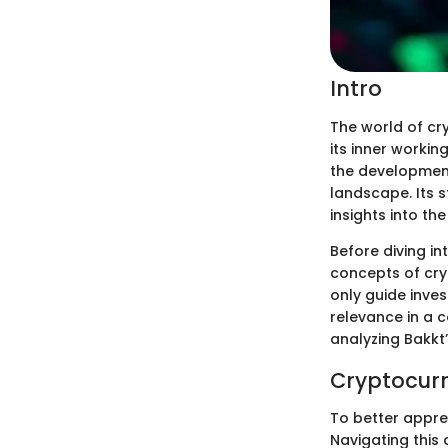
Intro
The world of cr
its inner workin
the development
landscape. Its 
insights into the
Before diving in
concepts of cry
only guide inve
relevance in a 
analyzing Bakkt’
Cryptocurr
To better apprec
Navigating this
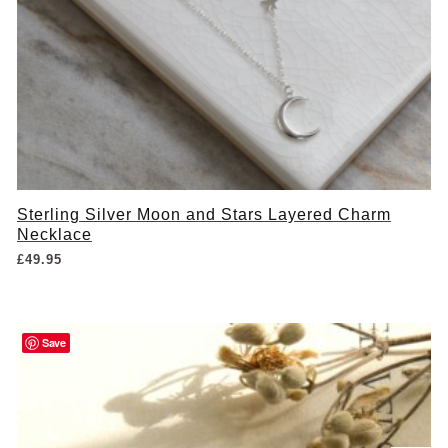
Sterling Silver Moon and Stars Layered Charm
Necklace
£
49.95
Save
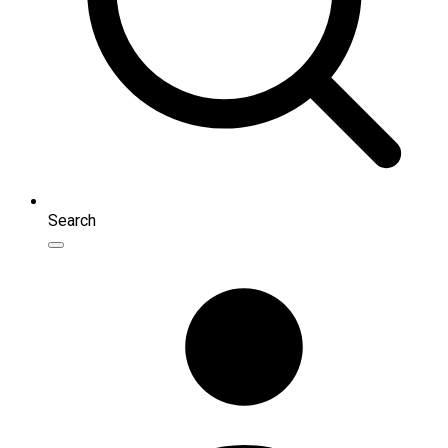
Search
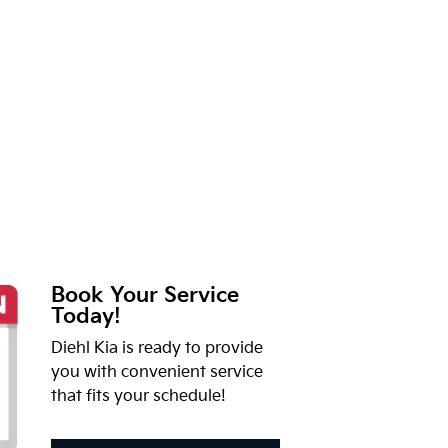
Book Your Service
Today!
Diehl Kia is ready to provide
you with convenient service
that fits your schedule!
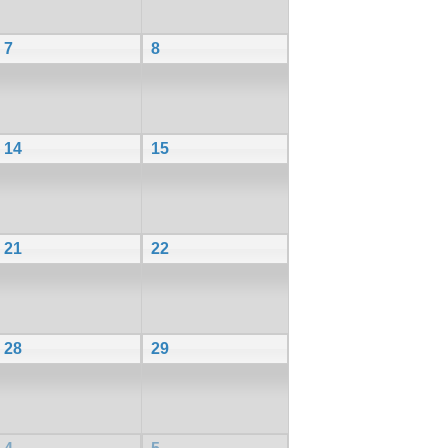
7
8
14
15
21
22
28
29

————————

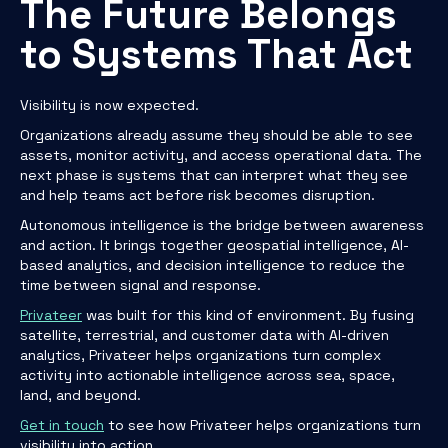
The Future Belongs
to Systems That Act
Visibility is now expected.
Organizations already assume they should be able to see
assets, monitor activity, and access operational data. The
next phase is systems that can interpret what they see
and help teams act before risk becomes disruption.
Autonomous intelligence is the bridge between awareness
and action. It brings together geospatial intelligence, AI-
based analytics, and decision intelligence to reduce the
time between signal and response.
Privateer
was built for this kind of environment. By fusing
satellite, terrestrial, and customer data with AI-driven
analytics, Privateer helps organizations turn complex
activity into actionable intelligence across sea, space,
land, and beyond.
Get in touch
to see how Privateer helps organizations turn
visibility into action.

————————

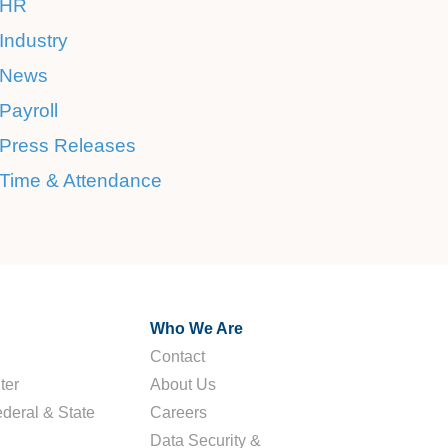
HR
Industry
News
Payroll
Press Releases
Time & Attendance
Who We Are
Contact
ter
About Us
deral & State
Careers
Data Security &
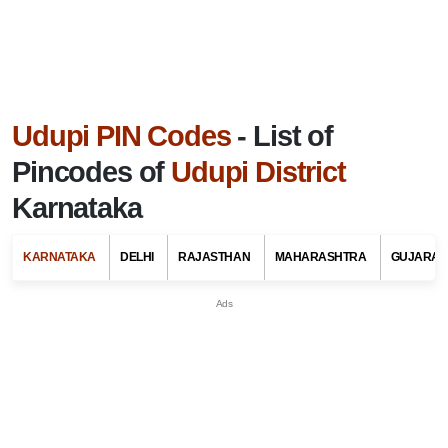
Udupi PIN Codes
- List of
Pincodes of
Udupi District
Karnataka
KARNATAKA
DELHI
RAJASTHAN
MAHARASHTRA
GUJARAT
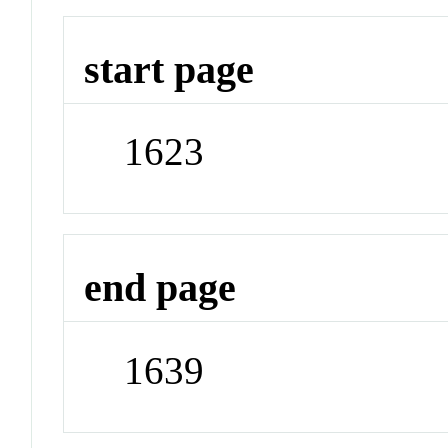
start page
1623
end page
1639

————————

Exercise:
Say how many lines in the entries above contain the string "between", offering no other words.

Answer to this problem:
2